Mathematics is to deductive reasoning what science is to inductive reasoning. Notice both, how well deduction and induction work together and that infinity is an inductive concept. The kind of inductive concepts that we can formalize as axioms are closures of the other axioms. Such axioms are guaranteed to be compatible. A trade-off of such axioms is that, in practice, they make it harder to separate validity from contingency (necessity from possibility, when are definitions are warranted).

Here are some examples of such misunderstandings:

First, the Incompleteness theorems are not theorems. Incompleteness is so important that it is universally part of an undergraduate math curriculum. For it to be a theorem we would need a deductive system that formalizes all deductive systems. Such a system would be inconsistent.

Second, we cannot have a simple axiom to formalize the unorderedness of sets. The apparent simplicity of sets is deductively deceptive. It takes some effort to formalize order (and a lack of order). That is not the way AC is introduced to students.

Third, computation cannot be extended to formalize infinite processes. The theory of computation enables all combinations and permutations up to some length. To extend the theory of computation to infinity would lead to a deductive explosion (i.e. a contradiction). Alternatively, formalizing infinite procedures means that string encodings are no longer bounded. Unbounded string encodings need a formalism for infinite procedures, but infinite procedures need string encodings to be fixed / formalized. A self referential / logical loop, resulting in a contradiction.
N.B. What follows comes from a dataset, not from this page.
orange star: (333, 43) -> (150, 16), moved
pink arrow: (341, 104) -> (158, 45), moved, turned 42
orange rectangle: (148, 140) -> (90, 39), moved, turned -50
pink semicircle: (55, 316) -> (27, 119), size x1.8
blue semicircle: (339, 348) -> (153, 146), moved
Fourth, limit points do not validate the continuum. The continuum hypothesis is independent of ZFC, but CH was not intended as an axiom.

We cannot assume that a definition forms a set (see proper classes) or that a set of definitions can be used together (ZFC |-> limits versus NF |-> randomness ??). We have to let go of the dogma that a single set of axioms captures all mathematical concepts. Mathematicians calculate, prove, and model, but modeling is not a deductive process. A system cannot prove its own consistency, so we make it a subsystem by adding an axiom. So long as we use deductive reasoning to explore ideas, we will want to know that the rules we choose are consistent.

Let us recognize the asymmetry of deduction. All deductions, all proofs, and all computations each are semi-decidable inductive concepts. Every proof, deduction, and computation can be verified, but the lack there of cannot. Inductive concepts (as closures of deductive concepts) are computationally approximatizable (the computational complement of computational enumeration).

You might want more. I have grown old trying to reach out. I have yet to find anyone to talk to. I might not be able to fit in or give a satisfying explanation, but I can offer consolation. I offer a few suggestions.

A lot of effort goes into learning foundations (Set theory, First order logic, theory of computation). We should emphasize that definitions are usually contingent, so that we do not undermine formal methods.

We can introduce Topology as an abstraction of distance, which merges with the concept of connectedness. We can introduce to definition of Topological spaces alongside graphs for contrast. Pointless Topology can be introduced early.

I wonder if we could start abstract algebra with permutation groups. Emphasize group membership versus group action. Work upto Cayley’s theorem. Then the nuances of operations might be clearer and we would have an opportunity to introduce Universal algebra early.

Combinatorics may have many applications, but students might benefit to consider it in relation to computation / foundations. Where would Algebra be without groups and Analysis without nets?

We might discuss generalizing the notion of primeality to a minimal topological cover useing algebraic cycles. I thought that was interesting, but have never figured out where number therory fits into a four year curriculum.